Outro efeito da presença massiva dessa praga pode ocorrer sobre o meio na qual se instala. Segundo estudos realizados por Roberto Eizemberg, de orientação magnética em insetos sociais, algumas espécies de formigas são atraídas por ondas elétricas ou magnéticas. Nesse caso, torna-se comum a construção de ninhos por esses insetos no interior de aparelhos elétricos domésticos, podendo ocasionar curto-circuito com perda permanente do funcionamento. Outras formas de intervenção nas atividades humanas e até mesmo nas atividades científicas podem ser ameaçadas por esses pequenos insetos.

– Aqui no Laboratório de Bioquímica de Insetos, alguns experimentos acabam contaminados por formigas. No caso da formiga fantasma (Tapinoma melanocephalum) como criamos insetos, elas têm um papel predador, destruindo as colônias que estudamos, pois no meio natural é assim, predando, que elas encontram alimento. Porém, elas são importantes quando, de certa forma, agem como controladoras biológicas para outras pragas – destaca Eizemberg.
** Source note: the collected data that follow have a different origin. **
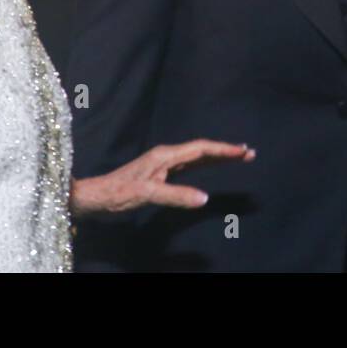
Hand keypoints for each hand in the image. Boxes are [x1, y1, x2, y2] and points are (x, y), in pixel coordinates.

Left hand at [70, 139, 255, 215]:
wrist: (97, 195)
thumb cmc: (119, 192)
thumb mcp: (148, 194)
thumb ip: (176, 195)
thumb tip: (205, 198)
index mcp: (166, 155)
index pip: (201, 149)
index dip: (223, 150)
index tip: (243, 150)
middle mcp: (167, 155)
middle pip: (203, 150)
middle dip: (226, 151)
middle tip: (249, 153)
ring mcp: (164, 163)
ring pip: (197, 157)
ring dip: (218, 157)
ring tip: (238, 157)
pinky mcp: (162, 172)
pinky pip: (190, 165)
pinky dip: (206, 164)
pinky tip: (212, 167)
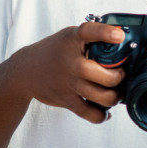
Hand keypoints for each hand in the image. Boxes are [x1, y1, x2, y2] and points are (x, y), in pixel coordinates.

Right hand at [12, 21, 127, 122]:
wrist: (25, 71)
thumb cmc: (54, 51)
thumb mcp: (70, 36)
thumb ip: (91, 38)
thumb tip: (121, 39)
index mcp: (73, 40)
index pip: (89, 32)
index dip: (106, 33)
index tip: (120, 36)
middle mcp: (73, 62)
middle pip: (106, 76)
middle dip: (120, 77)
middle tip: (121, 74)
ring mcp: (70, 83)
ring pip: (103, 97)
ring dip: (115, 97)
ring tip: (117, 92)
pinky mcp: (67, 100)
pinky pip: (91, 114)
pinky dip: (102, 115)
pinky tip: (105, 110)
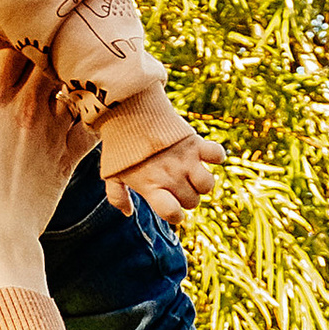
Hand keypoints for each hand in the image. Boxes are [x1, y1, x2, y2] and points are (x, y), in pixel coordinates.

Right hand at [0, 34, 87, 309]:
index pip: (10, 36)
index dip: (12, 21)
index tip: (7, 13)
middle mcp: (27, 103)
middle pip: (48, 51)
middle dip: (46, 36)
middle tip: (44, 26)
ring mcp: (52, 129)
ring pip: (74, 79)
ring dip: (72, 66)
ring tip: (70, 53)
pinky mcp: (68, 156)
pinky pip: (92, 119)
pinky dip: (93, 105)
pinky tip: (88, 99)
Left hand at [104, 126, 223, 226]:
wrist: (129, 112)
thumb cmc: (120, 146)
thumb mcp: (111, 174)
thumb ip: (117, 197)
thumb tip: (127, 212)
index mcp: (152, 187)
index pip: (172, 213)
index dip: (175, 216)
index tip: (173, 209)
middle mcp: (171, 176)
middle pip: (192, 201)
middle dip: (187, 199)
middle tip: (177, 186)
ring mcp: (185, 160)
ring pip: (208, 185)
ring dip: (202, 184)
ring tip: (192, 175)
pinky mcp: (194, 143)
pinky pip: (217, 155)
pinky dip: (217, 157)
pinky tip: (205, 156)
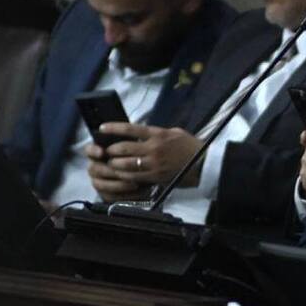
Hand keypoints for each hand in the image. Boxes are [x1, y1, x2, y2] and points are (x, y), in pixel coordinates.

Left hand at [85, 123, 203, 201]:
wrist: (203, 163)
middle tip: (106, 151)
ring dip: (115, 164)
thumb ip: (156, 133)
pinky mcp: (155, 177)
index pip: (131, 129)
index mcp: (158, 134)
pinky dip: (124, 176)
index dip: (113, 128)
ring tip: (111, 163)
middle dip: (111, 150)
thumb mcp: (174, 133)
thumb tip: (140, 132)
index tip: (102, 128)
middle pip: (124, 148)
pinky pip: (134, 177)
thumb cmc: (189, 146)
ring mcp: (154, 164)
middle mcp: (154, 148)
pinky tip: (121, 175)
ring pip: (126, 165)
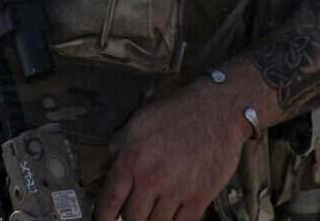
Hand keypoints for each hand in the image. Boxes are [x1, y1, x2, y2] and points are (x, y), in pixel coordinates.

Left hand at [96, 79, 249, 220]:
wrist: (217, 110)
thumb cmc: (177, 113)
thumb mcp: (138, 122)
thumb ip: (118, 146)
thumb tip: (108, 167)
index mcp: (131, 160)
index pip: (109, 201)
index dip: (102, 217)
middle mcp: (151, 179)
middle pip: (132, 218)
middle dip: (131, 218)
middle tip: (134, 214)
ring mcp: (176, 191)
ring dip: (153, 220)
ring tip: (155, 212)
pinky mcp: (199, 198)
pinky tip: (174, 216)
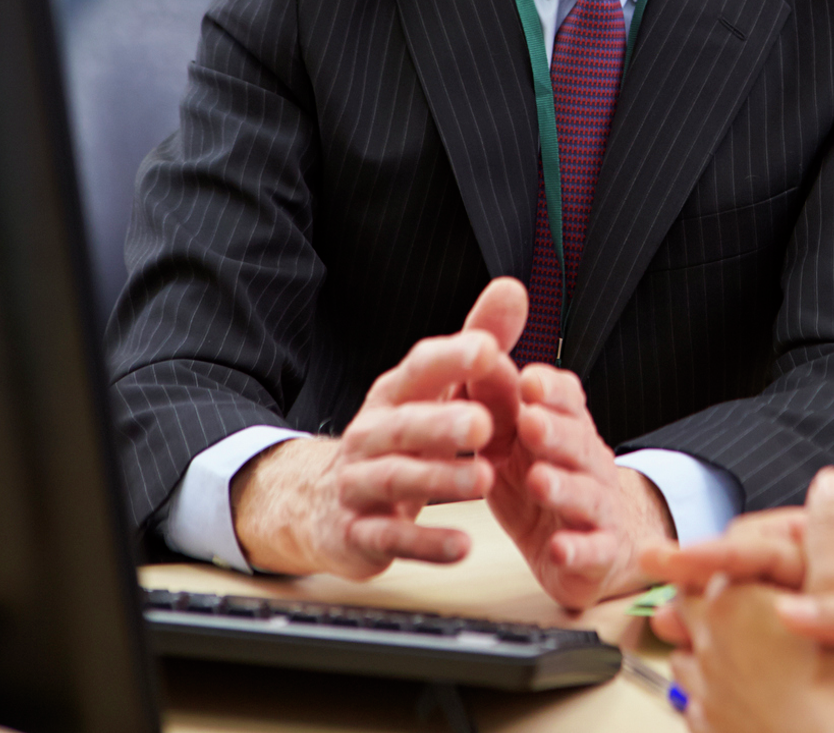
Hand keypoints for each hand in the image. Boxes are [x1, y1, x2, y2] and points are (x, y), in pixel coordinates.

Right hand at [230, 277, 528, 577]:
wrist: (319, 503)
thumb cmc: (399, 436)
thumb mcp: (434, 389)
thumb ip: (476, 340)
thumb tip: (514, 289)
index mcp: (395, 395)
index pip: (419, 368)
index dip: (451, 358)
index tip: (489, 348)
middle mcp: (371, 435)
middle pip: (403, 426)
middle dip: (442, 423)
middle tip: (485, 422)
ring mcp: (359, 485)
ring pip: (396, 479)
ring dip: (440, 479)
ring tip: (485, 479)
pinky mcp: (358, 533)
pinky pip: (390, 538)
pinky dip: (426, 542)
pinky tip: (462, 545)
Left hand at [482, 361, 675, 608]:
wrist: (595, 545)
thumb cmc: (543, 485)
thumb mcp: (510, 445)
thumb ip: (497, 404)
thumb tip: (476, 353)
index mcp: (566, 431)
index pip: (567, 401)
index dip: (551, 391)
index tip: (528, 381)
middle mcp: (588, 464)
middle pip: (579, 444)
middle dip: (556, 432)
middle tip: (531, 422)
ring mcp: (599, 509)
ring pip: (588, 495)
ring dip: (565, 487)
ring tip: (539, 481)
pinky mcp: (598, 554)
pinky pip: (594, 551)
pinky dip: (579, 549)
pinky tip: (561, 548)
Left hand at [667, 468, 833, 732]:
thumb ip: (830, 540)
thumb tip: (827, 485)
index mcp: (736, 604)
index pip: (707, 560)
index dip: (711, 549)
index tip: (691, 544)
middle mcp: (709, 645)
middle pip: (687, 601)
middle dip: (695, 588)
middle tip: (695, 578)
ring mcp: (704, 692)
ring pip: (683, 650)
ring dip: (693, 637)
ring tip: (710, 632)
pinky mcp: (708, 728)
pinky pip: (691, 697)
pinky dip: (701, 684)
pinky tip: (723, 687)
No caso do combate à formiga domiciliar, uma questão muito importante a ser observada é a higiene. O melhor jeito de combater a formiga urbana é não a alimentando, não fornecendo recursos que favoreçam sua sobrevivência.

– Deve-se ter cuidado em não deixar restos alimentares na mesa, na cozinha, e também não manter lixeiras nos quartos, para evitar essa convivência. O cuidado deve ser acentuado no controle dos restos alimentares. Porém, reconheço que não é tarefa fácil, já que caspas, restos de pele, entre outras coisas, já servem de comida para as formigas – adverte Roberto Eizemberg.

Controle cauteloso

Com relação ao controle de sua proliferação, existe uma enorme gama de inseticidas e substâncias tóxicas utilizadas no combate às formigas, inclusive algumas não tão agressivas, como produtos caseiros. No entanto, é imprescindível a verificação das substâncias químicas utilizadas junto ao técnico responsável por esse tipo de indicação. “O que se deve saber é que eles são, geralmente, tóxicos, interferindo na saúde humana. Seu uso deve ser com bastante restrição e cautela” – previne o doutorando.

Também é importante ter bom senso nesse combate, já que no campus da UFRJ o pesquisador identificou uma espécie em extinção.

– Aqui na UFRJ nós temos a Atta robusta - saúva preta -, que está sofrendo processo de extinção. Cheguei a intervir num combate a ela porque há riscos dela desaparecer. Ela é uma formiga cortadora de folhas, mas é pouco agressiva. Os locais onde não têm essa A. robusta são ocupados pela Atta sexdens, que é a saúva limão, oferecendo maiores problemas. A saúva preta atua de modo tênue, utilizando somente as folhas caídas ou gramas. Já a saúva vermelha destrói as plantas, e é considerada até mesmo como uma praga agrícola, provocando graves prejuízos – encerra Roberto Eizemberg.